Restate the following records word for word without images.

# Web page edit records
# # #
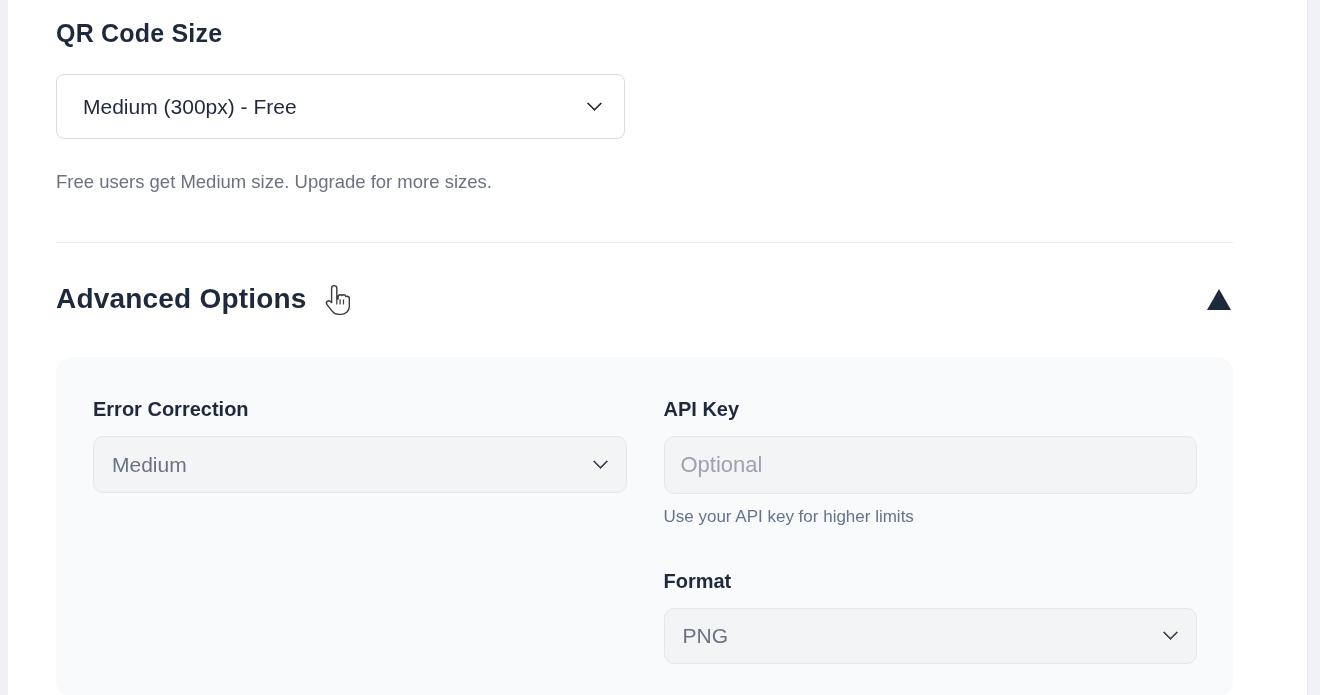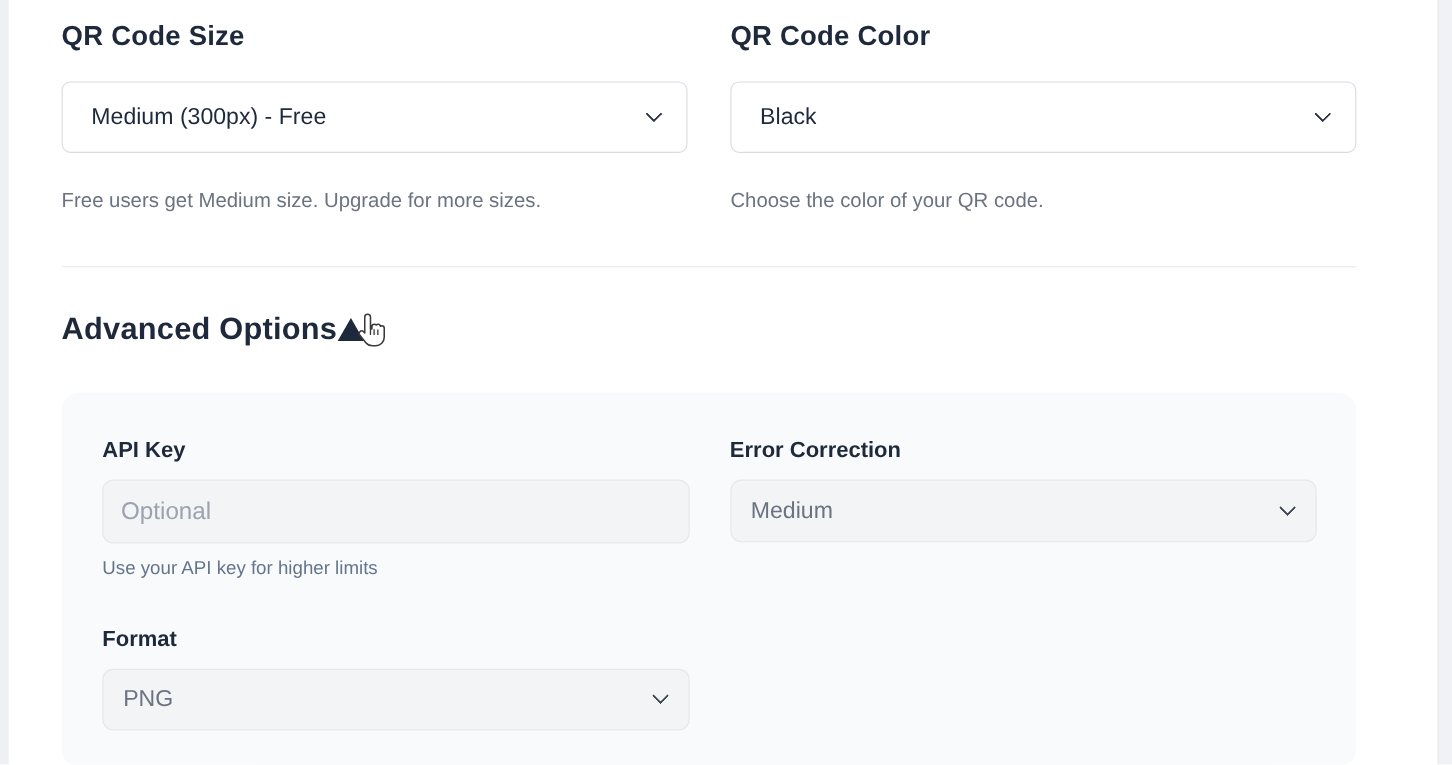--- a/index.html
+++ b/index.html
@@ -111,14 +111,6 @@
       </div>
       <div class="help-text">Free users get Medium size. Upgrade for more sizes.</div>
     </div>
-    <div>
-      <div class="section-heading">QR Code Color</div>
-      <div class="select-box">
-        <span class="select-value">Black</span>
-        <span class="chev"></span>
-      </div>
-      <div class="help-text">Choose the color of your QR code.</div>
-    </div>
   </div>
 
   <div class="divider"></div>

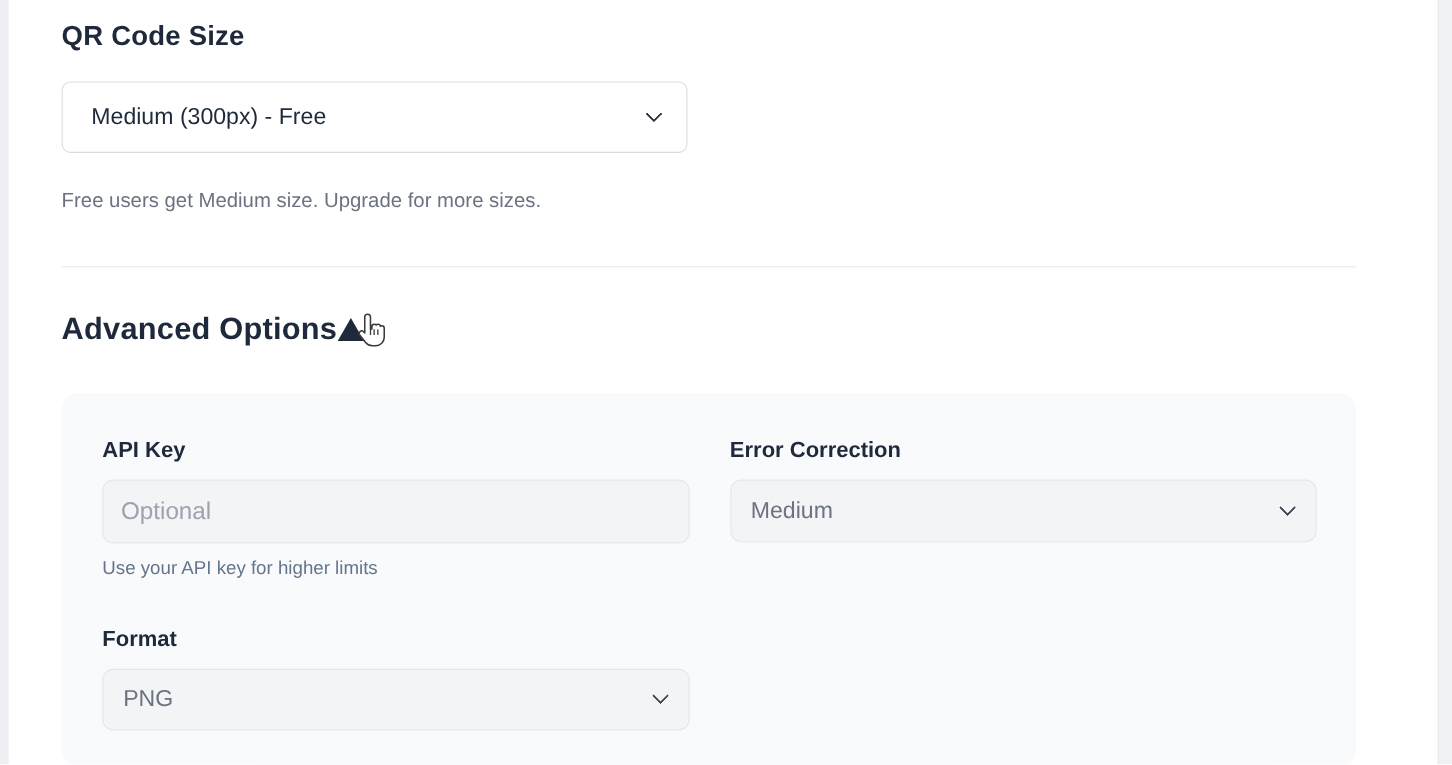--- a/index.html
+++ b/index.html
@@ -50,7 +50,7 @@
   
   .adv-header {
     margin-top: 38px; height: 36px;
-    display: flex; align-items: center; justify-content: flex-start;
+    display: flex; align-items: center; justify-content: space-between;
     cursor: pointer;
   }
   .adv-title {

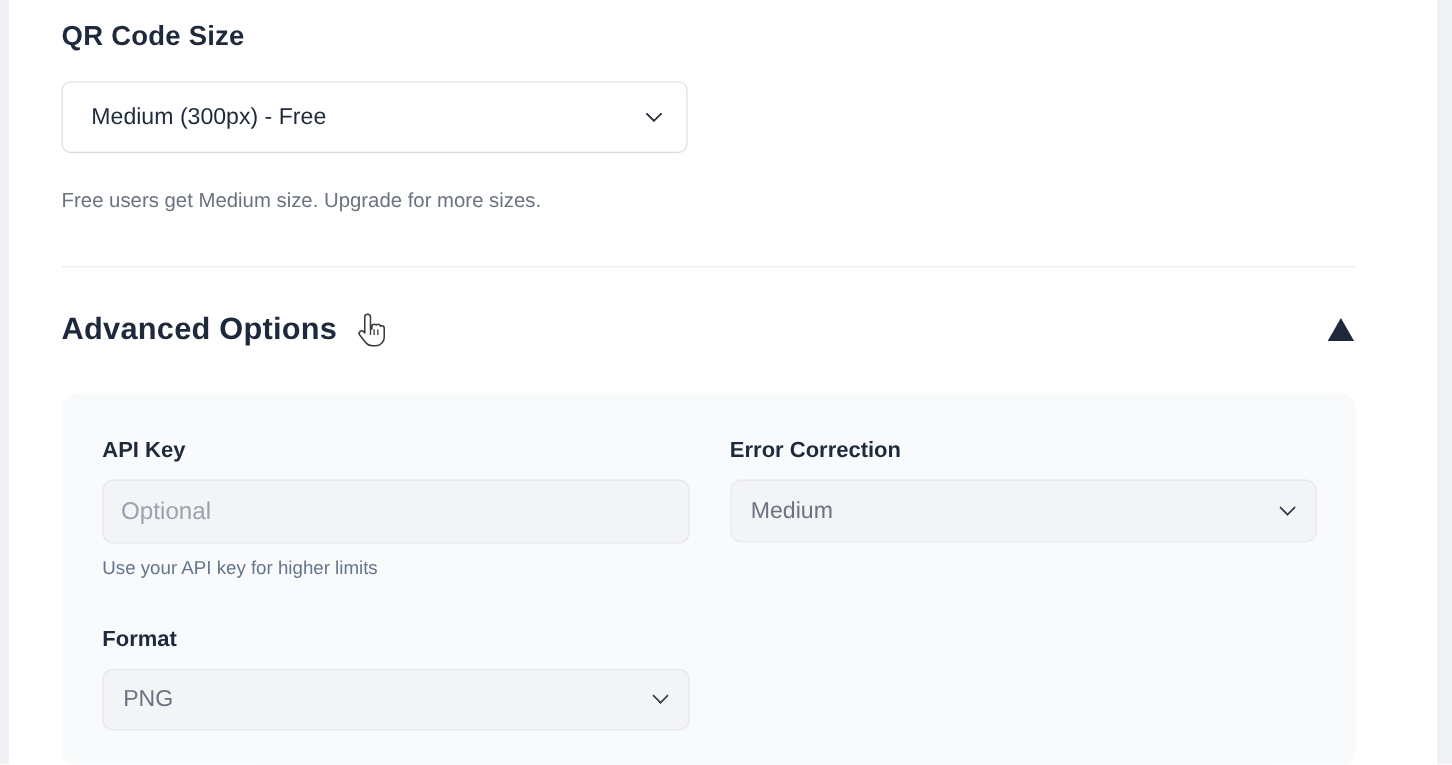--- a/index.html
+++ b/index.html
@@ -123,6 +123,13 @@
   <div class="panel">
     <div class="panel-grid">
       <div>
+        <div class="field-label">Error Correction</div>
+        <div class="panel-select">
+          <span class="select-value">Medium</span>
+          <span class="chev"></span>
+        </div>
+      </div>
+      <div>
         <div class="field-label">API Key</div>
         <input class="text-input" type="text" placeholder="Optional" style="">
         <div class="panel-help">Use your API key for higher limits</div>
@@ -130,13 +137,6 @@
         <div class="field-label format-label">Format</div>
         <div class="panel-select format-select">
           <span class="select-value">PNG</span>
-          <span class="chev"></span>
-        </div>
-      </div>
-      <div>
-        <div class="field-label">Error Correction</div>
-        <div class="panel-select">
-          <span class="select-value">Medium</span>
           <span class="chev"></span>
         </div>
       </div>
# # #
# Solution for this task
--- a/index.html
+++ b/index.html
@@ -111,14 +111,6 @@
       </div>
       <div class="help-text">Free users get Medium size. Upgrade for more sizes.</div>
     </div>
-    <div>
-      <div class="section-heading">QR Code Color</div>
-      <div class="select-box">
-        <span class="select-value">Black</span>
-        <span class="chev"></span>
-      </div>
-      <div class="help-text">Choose the color of your QR code.</div>
-    </div>
   </div>
 
   <div class="divider"></div>

--- a/index.html
+++ b/index.html
@@ -50,7 +50,7 @@
   
   .adv-header {
     margin-top: 38px; height: 36px;
-    display: flex; align-items: center; justify-content: flex-start;
+    display: flex; align-items: center; justify-content: space-between;
     cursor: pointer;
   }
   .adv-title {

--- a/index.html
+++ b/index.html
@@ -123,6 +123,13 @@
   <div class="panel">
     <div class="panel-grid">
       <div>
+        <div class="field-label">Error Correction</div>
+        <div class="panel-select">
+          <span class="select-value">Medium</span>
+          <span class="chev"></span>
+        </div>
+      </div>
+      <div>
         <div class="field-label">API Key</div>
         <input class="text-input" type="text" placeholder="Optional" style="">
         <div class="panel-help">Use your API key for higher limits</div>
@@ -130,13 +137,6 @@
         <div class="field-label format-label">Format</div>
         <div class="panel-select format-select">
           <span class="select-value">PNG</span>
-          <span class="chev"></span>
-        </div>
-      </div>
-      <div>
-        <div class="field-label">Error Correction</div>
-        <div class="panel-select">
-          <span class="select-value">Medium</span>
           <span class="chev"></span>
         </div>
       </div>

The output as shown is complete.